───── ENTRIES SHOWN ─────

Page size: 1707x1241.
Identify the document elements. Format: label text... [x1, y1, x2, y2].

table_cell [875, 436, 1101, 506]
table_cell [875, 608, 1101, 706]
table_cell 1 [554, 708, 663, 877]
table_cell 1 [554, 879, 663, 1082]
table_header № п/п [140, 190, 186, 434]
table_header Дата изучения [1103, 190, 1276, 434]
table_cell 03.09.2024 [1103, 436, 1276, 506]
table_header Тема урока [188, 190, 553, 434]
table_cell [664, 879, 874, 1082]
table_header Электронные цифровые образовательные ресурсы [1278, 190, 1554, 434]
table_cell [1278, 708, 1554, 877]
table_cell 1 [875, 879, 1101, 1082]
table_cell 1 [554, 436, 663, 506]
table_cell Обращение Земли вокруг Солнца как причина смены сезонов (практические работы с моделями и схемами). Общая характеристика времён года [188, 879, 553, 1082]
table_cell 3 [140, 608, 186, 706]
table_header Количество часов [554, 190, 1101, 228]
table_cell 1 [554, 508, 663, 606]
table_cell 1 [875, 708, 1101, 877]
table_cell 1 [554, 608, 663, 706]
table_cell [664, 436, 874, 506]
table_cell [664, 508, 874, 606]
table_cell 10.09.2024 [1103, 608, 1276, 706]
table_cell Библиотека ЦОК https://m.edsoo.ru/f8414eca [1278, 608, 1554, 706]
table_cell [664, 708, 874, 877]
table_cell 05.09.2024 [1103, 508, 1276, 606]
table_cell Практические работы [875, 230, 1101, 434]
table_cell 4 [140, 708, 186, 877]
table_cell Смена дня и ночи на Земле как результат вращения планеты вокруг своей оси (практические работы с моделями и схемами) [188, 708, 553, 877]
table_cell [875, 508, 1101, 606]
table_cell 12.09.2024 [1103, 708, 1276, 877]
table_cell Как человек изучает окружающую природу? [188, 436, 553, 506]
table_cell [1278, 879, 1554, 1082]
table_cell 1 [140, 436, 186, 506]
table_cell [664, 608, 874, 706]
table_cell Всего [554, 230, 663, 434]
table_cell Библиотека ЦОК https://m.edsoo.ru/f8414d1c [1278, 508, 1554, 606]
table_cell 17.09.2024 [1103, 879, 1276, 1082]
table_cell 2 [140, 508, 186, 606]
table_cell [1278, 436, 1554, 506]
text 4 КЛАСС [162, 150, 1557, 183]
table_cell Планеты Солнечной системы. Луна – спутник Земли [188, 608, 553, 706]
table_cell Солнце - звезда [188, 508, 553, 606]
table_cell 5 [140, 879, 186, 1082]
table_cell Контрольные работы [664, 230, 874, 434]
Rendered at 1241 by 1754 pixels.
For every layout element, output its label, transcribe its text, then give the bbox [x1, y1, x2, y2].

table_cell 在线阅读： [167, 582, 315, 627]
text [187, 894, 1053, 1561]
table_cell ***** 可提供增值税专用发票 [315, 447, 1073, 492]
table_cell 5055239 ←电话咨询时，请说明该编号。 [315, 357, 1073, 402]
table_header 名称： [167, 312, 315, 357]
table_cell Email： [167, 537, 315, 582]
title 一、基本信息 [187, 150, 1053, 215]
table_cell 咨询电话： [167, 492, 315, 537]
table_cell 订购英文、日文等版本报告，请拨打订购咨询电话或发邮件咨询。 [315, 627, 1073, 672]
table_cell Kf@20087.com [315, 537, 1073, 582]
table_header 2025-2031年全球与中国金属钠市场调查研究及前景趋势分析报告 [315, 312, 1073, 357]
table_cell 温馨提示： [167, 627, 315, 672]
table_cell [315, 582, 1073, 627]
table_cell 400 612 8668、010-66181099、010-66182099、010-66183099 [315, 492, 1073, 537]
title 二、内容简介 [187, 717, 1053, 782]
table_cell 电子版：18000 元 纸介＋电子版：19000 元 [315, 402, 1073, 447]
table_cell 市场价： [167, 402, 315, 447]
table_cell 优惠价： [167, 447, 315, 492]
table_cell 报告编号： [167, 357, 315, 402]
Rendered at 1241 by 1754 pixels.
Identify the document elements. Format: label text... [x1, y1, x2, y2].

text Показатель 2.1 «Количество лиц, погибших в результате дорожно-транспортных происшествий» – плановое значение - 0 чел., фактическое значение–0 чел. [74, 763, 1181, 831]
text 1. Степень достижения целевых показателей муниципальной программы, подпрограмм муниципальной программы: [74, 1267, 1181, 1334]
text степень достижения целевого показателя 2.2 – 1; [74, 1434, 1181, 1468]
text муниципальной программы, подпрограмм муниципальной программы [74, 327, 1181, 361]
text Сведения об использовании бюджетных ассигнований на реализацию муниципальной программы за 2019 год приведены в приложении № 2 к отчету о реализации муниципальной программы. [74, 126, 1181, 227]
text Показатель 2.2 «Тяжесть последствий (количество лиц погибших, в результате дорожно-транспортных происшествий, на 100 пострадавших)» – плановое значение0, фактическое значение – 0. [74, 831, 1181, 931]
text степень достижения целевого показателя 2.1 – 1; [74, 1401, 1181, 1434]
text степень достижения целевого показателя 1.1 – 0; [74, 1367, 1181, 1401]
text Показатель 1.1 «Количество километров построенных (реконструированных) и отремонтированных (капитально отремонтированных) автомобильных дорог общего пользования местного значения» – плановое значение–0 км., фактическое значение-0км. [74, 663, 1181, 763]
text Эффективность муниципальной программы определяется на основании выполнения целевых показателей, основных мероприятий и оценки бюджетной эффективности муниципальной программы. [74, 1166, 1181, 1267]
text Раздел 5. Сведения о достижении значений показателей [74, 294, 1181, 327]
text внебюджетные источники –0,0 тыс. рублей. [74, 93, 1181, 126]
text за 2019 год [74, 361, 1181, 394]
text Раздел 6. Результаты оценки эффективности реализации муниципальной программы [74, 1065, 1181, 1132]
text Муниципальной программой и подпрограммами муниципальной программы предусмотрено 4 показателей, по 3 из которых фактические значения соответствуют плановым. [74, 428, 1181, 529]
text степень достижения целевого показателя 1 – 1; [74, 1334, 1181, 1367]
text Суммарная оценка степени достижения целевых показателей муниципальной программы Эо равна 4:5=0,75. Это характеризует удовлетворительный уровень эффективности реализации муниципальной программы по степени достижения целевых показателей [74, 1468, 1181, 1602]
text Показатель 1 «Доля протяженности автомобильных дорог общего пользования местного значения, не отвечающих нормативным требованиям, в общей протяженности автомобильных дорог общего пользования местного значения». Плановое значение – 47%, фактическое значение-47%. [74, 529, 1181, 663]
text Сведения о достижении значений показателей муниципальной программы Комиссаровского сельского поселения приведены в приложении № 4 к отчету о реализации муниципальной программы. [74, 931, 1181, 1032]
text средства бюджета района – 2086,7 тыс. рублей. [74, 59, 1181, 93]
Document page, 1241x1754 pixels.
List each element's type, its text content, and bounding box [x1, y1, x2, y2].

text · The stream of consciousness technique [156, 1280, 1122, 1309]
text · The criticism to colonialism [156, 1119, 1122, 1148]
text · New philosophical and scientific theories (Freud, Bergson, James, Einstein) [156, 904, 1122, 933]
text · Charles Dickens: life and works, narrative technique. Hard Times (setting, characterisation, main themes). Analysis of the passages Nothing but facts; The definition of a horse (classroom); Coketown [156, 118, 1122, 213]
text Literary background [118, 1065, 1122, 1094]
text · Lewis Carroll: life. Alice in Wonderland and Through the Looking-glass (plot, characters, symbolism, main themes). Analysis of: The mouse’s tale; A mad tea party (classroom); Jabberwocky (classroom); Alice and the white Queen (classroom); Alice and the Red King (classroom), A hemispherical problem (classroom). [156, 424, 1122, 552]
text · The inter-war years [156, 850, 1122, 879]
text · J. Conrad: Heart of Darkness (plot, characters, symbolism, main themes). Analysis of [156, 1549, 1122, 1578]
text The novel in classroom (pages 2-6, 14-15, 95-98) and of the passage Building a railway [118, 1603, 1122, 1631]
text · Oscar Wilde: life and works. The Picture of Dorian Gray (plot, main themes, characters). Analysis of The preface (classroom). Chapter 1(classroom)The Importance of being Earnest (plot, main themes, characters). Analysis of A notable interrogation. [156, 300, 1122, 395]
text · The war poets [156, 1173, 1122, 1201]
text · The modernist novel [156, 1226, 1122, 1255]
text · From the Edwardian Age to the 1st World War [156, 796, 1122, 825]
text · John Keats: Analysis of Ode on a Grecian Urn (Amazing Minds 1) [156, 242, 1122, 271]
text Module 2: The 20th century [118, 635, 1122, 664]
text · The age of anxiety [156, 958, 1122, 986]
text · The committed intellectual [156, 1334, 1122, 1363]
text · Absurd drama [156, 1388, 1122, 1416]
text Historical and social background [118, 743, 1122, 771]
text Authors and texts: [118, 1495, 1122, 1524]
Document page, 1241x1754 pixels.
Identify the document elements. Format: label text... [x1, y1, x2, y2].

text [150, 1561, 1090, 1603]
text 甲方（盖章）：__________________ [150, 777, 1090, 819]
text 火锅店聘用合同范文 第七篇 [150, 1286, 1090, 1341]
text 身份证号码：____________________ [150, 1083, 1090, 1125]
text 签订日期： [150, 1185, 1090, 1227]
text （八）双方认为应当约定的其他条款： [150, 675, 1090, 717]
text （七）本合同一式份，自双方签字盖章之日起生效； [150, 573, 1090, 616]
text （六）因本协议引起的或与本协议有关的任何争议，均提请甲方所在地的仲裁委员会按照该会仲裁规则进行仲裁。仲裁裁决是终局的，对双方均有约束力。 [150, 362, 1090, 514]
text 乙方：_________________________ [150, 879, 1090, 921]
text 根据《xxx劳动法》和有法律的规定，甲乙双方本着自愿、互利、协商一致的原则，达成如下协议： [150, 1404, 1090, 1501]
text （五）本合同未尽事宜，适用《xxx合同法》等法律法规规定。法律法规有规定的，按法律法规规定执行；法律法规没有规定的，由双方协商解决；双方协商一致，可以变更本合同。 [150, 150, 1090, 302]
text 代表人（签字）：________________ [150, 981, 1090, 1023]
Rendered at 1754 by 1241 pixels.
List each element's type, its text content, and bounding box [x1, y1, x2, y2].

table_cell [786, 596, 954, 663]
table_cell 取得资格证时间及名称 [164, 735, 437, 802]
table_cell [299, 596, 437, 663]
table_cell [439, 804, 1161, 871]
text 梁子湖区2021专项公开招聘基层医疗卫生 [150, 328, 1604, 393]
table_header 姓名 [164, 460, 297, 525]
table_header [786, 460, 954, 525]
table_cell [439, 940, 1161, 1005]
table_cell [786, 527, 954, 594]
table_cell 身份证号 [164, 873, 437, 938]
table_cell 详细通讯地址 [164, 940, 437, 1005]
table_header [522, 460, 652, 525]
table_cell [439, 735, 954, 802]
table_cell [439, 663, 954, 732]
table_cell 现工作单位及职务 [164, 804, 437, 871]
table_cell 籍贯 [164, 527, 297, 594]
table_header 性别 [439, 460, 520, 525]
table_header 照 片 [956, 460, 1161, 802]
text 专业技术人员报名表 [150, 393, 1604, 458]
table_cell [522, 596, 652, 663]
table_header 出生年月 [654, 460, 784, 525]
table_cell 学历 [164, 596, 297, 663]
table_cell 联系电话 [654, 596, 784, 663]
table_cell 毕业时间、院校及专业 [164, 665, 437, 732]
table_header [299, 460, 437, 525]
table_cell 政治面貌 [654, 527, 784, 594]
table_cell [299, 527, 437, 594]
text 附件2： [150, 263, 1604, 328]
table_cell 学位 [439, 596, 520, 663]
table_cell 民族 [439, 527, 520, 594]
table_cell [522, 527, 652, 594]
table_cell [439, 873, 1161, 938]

─────

**WORK TO BE COMPLETED:** The number alone, please: how many lines in the data contain the string "приложении"?

**YOUR SOLUTION:** 2